While bent over your model tweaking with the needle valve, too often you hear "I ain't got it.....," followed by a low frequency thump. Usually, several expletives will be inserted, some used imaginatively.
A hand-crafted masterpiece of airframe miniaturisation crammed with state of the art electronic equipment and powered by an exquisitely machined engine is no more.
The pilot, who is frequently the builder/owner, has made an unscheduled landing or has discovered the radio in his hands has a greater range than the eyes in his head.
Your immediate problem is how to react. Generally, it is considered bad form to immediately ask if you may borrow the pilot's glo plug battery. Similarly, you probably shouldn't ask if he's finished with the peg.
Any equipment related reasons for the crash you hear are by definition reasonable.

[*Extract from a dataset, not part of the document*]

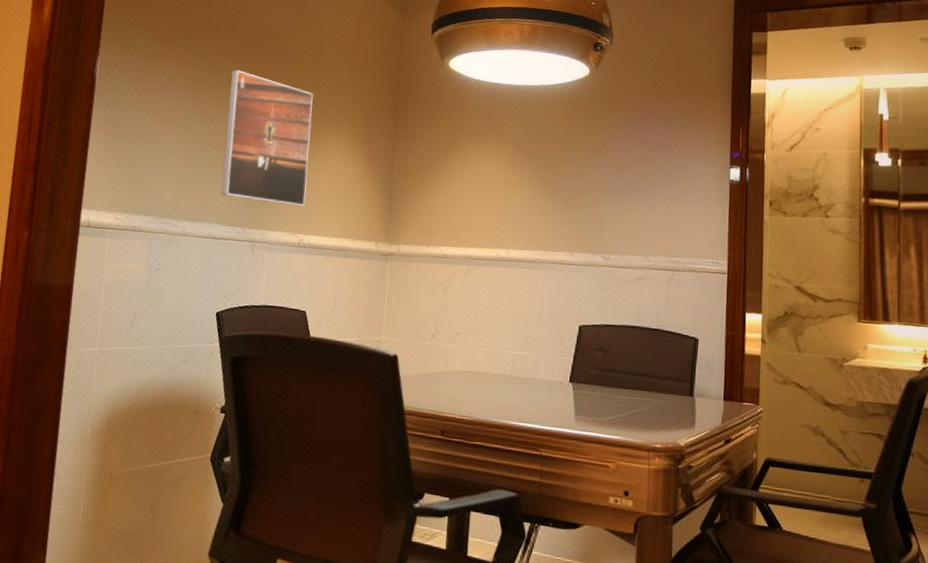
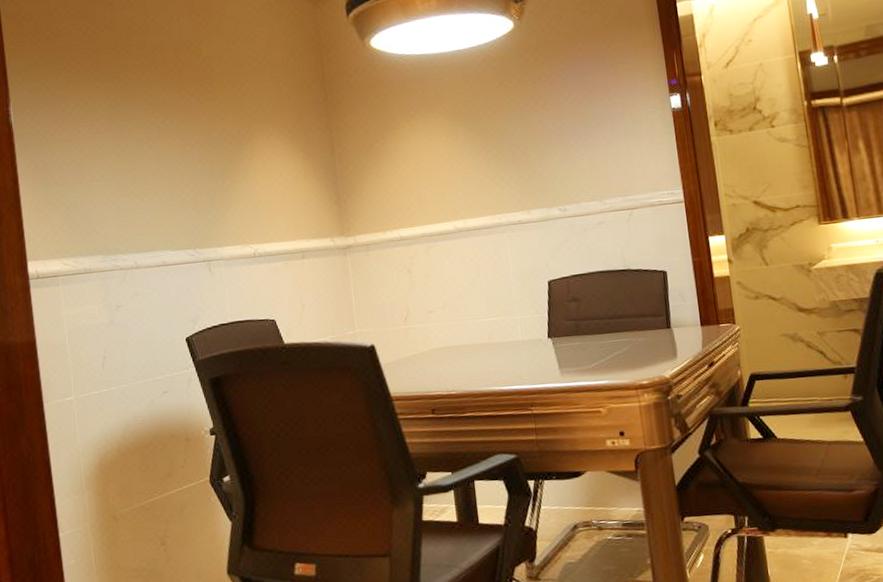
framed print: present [221,70,313,207] -> none [150,90,252,221]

Pilot error is too rare and sensitive to suggest, so don't say, "That's odd, I haven't had any problems on that frequency today," until at least an hour after the crash.
Offer to help go look. Don't say, "It sounded like it hit something solid." Note that most lost models are found and returned. Don't ask if he had his name and phone number in the model or wonder out loud if the model hit a house or car.
If it looks like more than enough people have "volunteered" to help with the search, try to weasel out of going. There are nettles and poison ivy out there, and seeing a grown man cry isn't pleasant. If the pilot takes a plastic bag with him or comes back empty handed to get one, assume the worst.
Actually, in a really bad crash, two hands and a pocket are enough space for everything worth salvaging.
Whatever you do, don't hold a post-mortem on the spot. The pilot probably doesn't want to discuss: Battery condition, poor construction, pilot error, used rubber bands, fuel tank capacity, light blue covering, model selection vs. pilot skill, As best you can, avoid specifics, sound supportive, and look appropriately grave.